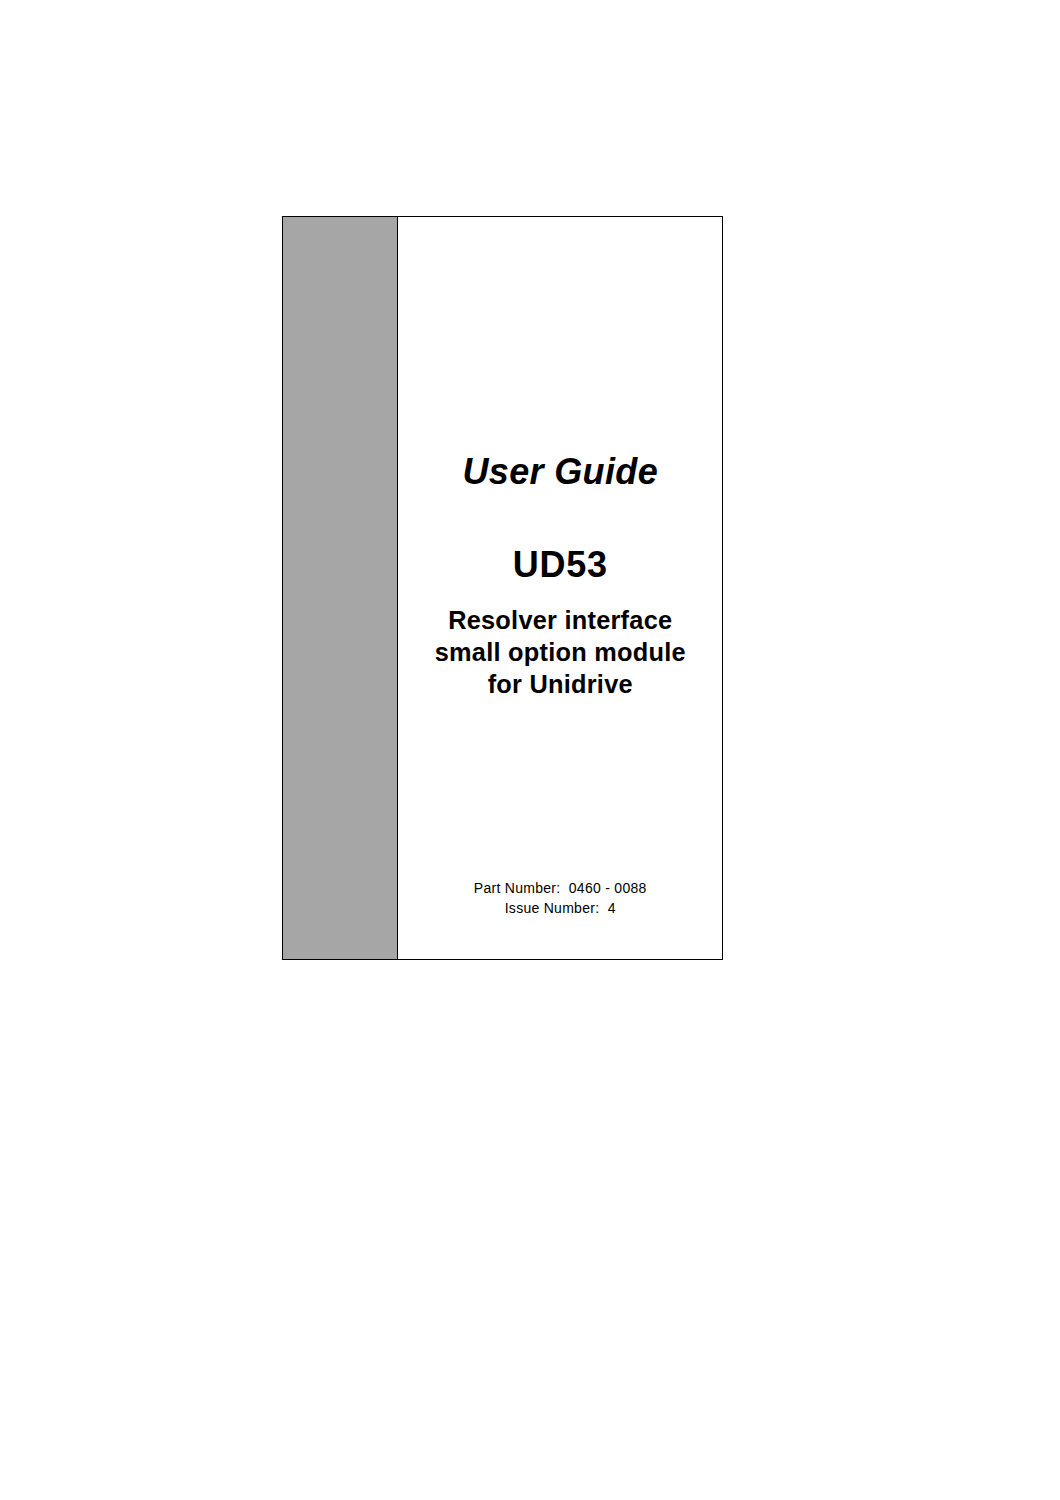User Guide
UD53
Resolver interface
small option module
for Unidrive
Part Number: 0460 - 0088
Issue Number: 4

━━━━━━

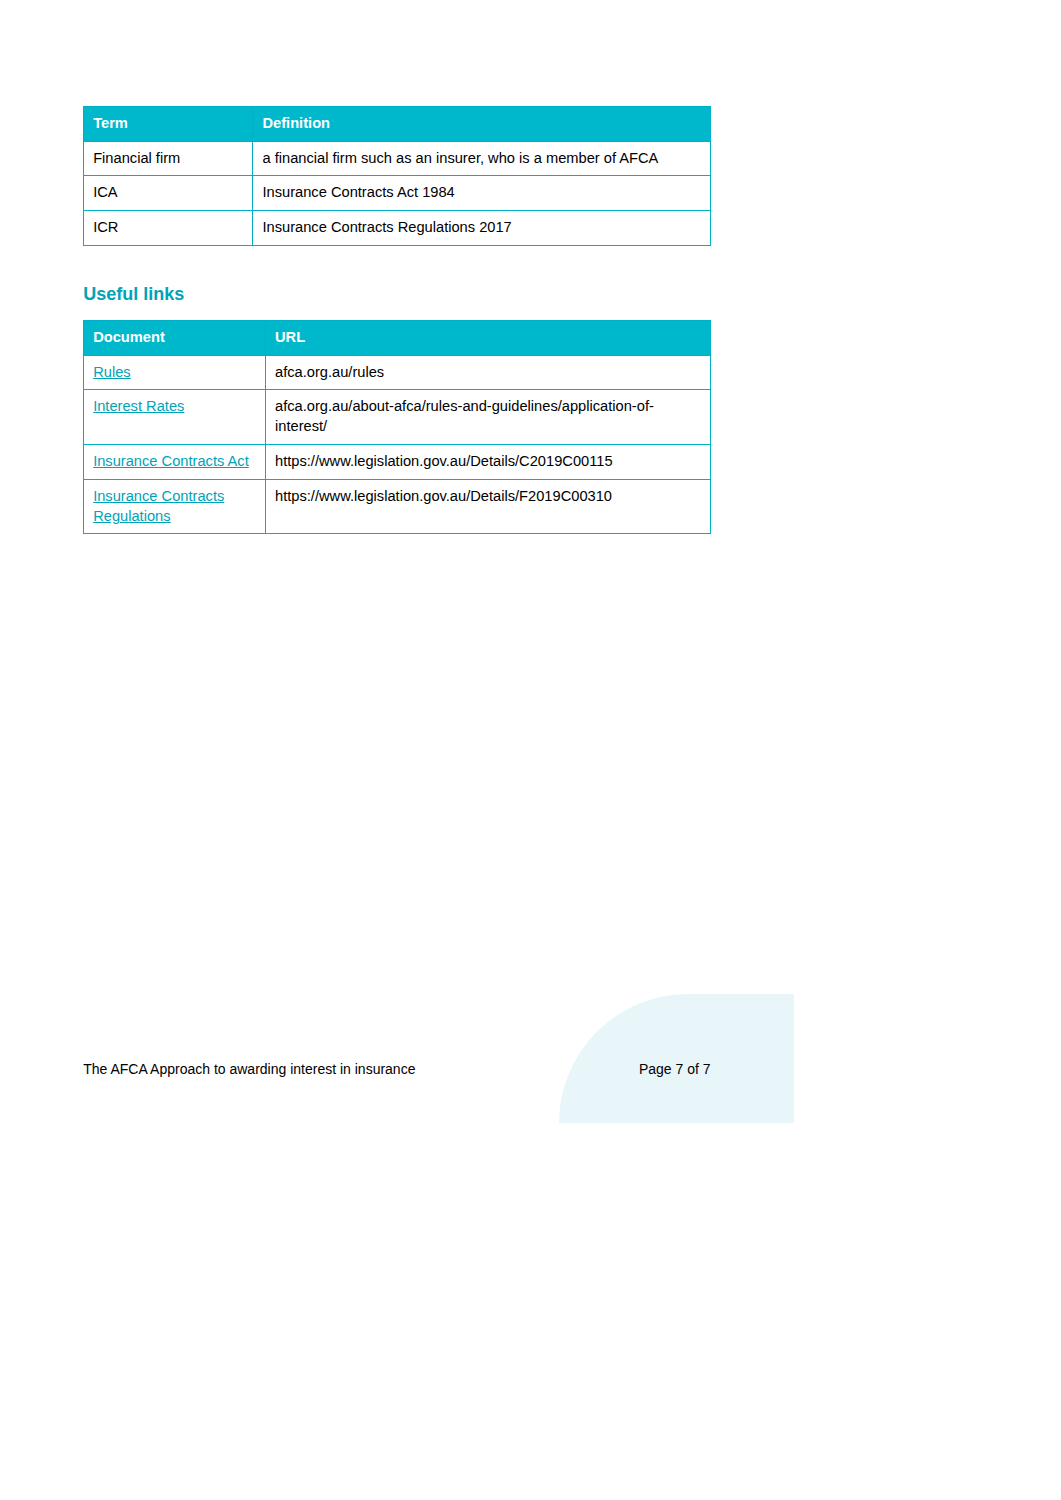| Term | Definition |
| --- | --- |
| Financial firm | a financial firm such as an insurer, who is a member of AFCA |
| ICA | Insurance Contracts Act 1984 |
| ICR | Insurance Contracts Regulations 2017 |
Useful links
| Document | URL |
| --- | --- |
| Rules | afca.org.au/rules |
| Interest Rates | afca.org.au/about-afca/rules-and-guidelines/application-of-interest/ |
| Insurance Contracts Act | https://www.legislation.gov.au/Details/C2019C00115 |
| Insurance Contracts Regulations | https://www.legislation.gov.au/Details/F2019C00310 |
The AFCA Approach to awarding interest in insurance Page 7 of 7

━━━━━━

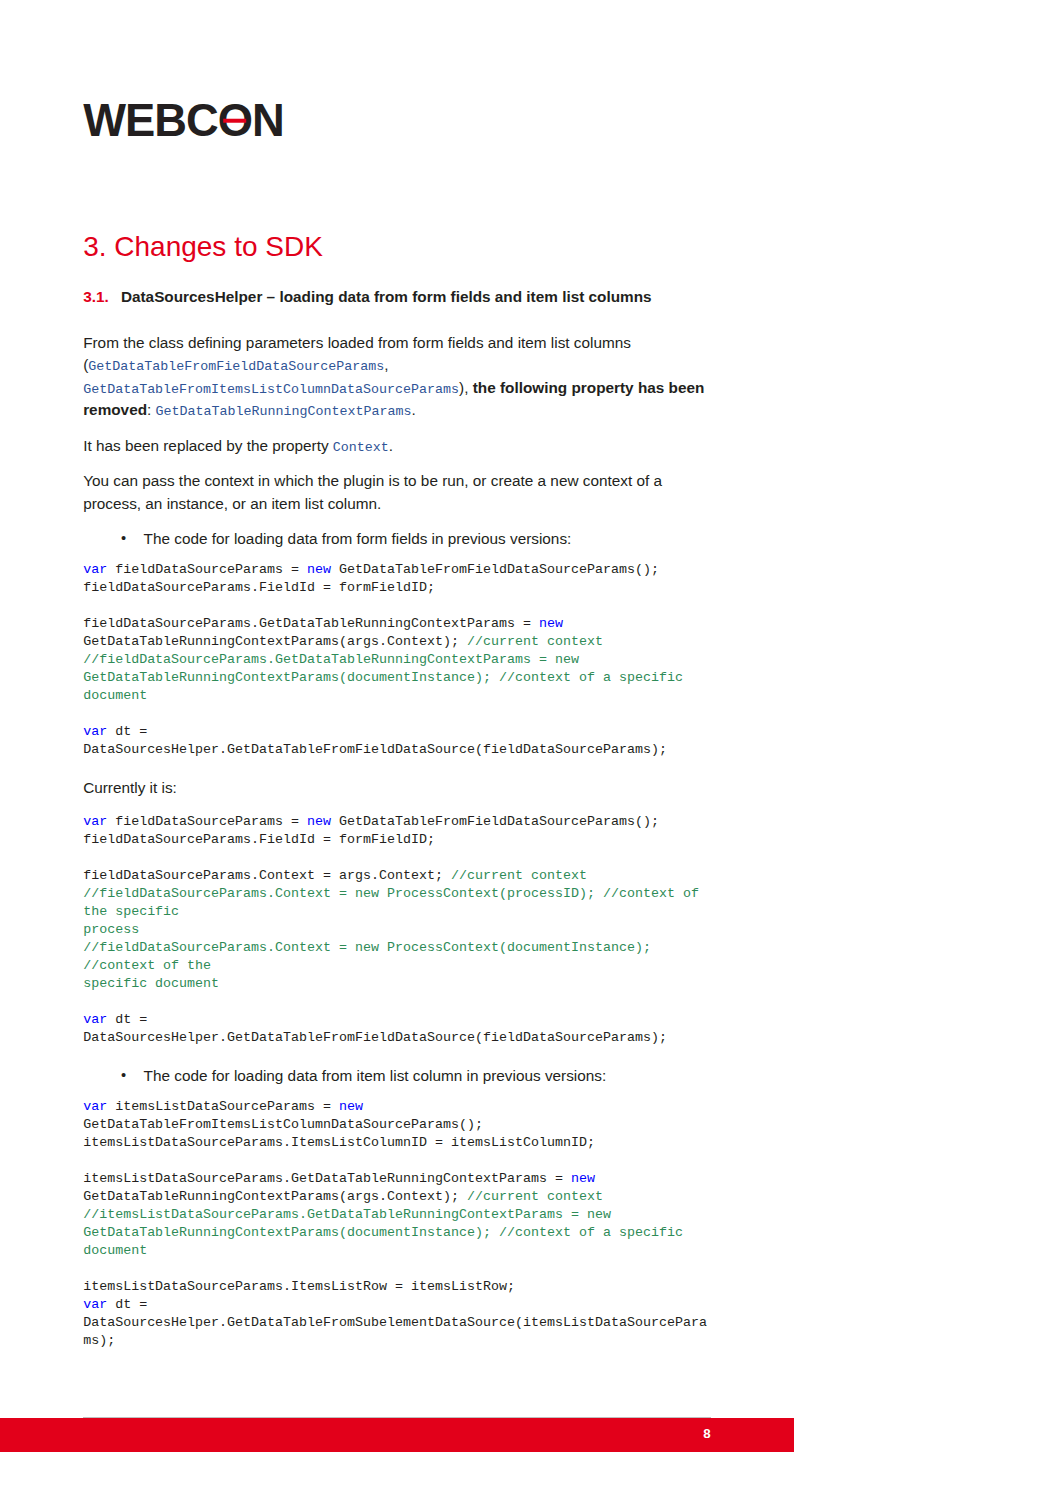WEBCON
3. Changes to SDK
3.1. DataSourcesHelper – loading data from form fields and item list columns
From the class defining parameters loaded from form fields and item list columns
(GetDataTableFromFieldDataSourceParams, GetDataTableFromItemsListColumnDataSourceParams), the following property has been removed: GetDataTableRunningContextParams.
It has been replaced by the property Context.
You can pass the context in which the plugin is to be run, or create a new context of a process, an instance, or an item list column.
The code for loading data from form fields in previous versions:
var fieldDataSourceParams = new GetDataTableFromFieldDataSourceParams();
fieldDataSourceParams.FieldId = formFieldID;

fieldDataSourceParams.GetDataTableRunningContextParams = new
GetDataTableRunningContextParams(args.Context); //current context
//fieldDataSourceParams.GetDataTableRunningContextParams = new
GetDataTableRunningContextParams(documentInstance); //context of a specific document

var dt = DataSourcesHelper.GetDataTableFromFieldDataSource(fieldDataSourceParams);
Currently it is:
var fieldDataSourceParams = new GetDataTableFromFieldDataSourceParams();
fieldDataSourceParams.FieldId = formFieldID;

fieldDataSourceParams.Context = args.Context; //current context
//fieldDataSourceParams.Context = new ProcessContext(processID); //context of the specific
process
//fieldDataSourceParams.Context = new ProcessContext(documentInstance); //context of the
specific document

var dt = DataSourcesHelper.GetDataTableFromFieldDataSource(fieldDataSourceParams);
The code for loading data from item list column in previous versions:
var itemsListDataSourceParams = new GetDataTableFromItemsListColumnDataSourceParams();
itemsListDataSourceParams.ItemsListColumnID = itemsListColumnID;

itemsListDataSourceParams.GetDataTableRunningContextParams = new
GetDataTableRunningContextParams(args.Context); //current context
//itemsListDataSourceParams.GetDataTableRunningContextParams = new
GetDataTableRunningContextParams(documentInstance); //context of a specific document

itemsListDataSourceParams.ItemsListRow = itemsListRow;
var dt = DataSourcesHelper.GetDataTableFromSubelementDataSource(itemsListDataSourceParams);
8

━━━━━━

## YOUR TASK:
Above are some records. Copy each of their lines that holds the string "code".

## THE ANSWER:
The code for loading data from form fields in previous versions:
The code for loading data from item list column in previous versions:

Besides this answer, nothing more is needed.